Extracted page text data

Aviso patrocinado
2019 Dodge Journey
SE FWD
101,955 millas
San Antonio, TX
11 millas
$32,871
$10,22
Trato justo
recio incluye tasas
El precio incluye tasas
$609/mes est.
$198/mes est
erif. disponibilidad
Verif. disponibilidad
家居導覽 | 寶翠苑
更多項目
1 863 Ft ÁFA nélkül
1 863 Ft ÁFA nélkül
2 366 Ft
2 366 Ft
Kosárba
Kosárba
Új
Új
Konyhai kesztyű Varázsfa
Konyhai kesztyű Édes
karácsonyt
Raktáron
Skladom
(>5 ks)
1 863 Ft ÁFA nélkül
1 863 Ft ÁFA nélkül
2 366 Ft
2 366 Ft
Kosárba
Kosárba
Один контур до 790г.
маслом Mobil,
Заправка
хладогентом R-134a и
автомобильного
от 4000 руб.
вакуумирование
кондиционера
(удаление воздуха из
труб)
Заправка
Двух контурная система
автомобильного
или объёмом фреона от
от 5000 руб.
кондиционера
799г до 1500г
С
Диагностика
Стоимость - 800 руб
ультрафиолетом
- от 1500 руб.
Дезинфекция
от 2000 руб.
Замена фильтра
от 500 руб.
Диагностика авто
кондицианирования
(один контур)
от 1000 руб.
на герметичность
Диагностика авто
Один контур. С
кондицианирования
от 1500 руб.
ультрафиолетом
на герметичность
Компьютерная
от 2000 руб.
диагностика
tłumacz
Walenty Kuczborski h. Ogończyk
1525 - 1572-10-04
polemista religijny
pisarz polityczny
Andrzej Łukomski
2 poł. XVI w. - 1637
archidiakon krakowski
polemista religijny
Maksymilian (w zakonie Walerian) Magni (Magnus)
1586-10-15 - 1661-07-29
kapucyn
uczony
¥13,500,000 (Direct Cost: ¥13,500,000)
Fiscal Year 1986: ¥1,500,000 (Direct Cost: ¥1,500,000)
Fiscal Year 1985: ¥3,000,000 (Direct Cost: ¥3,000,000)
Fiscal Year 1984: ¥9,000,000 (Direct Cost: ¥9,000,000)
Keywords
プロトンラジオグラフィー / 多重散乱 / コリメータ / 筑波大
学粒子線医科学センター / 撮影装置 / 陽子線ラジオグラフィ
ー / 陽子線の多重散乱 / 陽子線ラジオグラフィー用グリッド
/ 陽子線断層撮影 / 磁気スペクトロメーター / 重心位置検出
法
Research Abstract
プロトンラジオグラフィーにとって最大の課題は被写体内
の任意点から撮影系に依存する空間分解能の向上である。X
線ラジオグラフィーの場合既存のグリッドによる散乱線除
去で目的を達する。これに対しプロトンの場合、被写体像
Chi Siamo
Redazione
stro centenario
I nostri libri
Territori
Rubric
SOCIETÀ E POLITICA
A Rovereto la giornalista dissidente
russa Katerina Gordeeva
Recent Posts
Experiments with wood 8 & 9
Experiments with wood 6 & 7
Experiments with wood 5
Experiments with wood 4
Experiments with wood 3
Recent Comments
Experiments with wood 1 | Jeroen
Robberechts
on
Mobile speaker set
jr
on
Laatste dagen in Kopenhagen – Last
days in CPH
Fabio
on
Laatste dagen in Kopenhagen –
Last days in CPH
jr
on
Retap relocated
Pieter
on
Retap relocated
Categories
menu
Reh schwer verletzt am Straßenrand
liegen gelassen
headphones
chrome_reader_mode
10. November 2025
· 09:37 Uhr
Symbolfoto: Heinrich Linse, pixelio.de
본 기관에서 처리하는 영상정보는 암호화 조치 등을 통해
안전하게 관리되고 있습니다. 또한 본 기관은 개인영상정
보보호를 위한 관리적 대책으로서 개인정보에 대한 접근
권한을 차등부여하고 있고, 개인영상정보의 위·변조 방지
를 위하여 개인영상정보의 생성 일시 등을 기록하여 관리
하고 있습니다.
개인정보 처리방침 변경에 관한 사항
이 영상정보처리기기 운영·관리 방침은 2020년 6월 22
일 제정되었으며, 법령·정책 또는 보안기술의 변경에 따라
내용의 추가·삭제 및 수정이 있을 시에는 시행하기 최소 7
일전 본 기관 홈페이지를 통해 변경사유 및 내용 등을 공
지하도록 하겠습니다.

> _What to do_
Begin at the first line of the records above and quote every line verbatim through the one that contains "Fiscal Year 1986: ¥1,500,000".

> _Expected answer_
Aviso patrocinado
2019 Dodge Journey
SE FWD
101,955 millas
San Antonio, TX
11 millas
$32,871
$10,22
Trato justo
recio incluye tasas
El precio incluye tasas
$609/mes est.
$198/mes est
erif. disponibilidad
Verif. disponibilidad
家居導覽 | 寶翠苑
更多項目
1 863 Ft ÁFA nélkül
1 863 Ft ÁFA nélkül
2 366 Ft
2 366 Ft
Kosárba
Kosárba
Új
Új
Konyhai kesztyű Varázsfa
Konyhai kesztyű Édes
karácsonyt
Raktáron
Skladom
(>5 ks)
1 863 Ft ÁFA nélkül
1 863 Ft ÁFA nélkül
2 366 Ft
2 366 Ft
Kosárba
Kosárba
Один контур до 790г.
маслом Mobil,
Заправка
хладогентом R-134a и
автомобильного
от 4000 руб.
вакуумирование
кондиционера
(удаление воздуха из
труб)
Заправка
Двух контурная система
автомобильного
или объёмом фреона от
от 5000 руб.
кондиционера
799г до 1500г
С
Диагностика
Стоимость - 800 руб
ультрафиолетом
- от 1500 руб.
Дезинфекция
от 2000 руб.
Замена фильтра
от 500 руб.
Диагностика авто
кондицианирования
(один контур)
от 1000 руб.
на герметичность
Диагностика авто
Один контур. С
кондицианирования
от 1500 руб.
ультрафиолетом
на герметичность
Компьютерная
от 2000 руб.
диагностика
tłumacz
Walenty Kuczborski h. Ogończyk
1525 - 1572-10-04
polemista religijny
pisarz polityczny
Andrzej Łukomski
2 poł. XVI w. - 1637
archidiakon krakowski
polemista religijny
Maksymilian (w zakonie Walerian) Magni (Magnus)
1586-10-15 - 1661-07-29
kapucyn
uczony
¥13,500,000 (Direct Cost: ¥13,500,000)
Fiscal Year 1986: ¥1,500,000 (Direct Cost: ¥1,500,000)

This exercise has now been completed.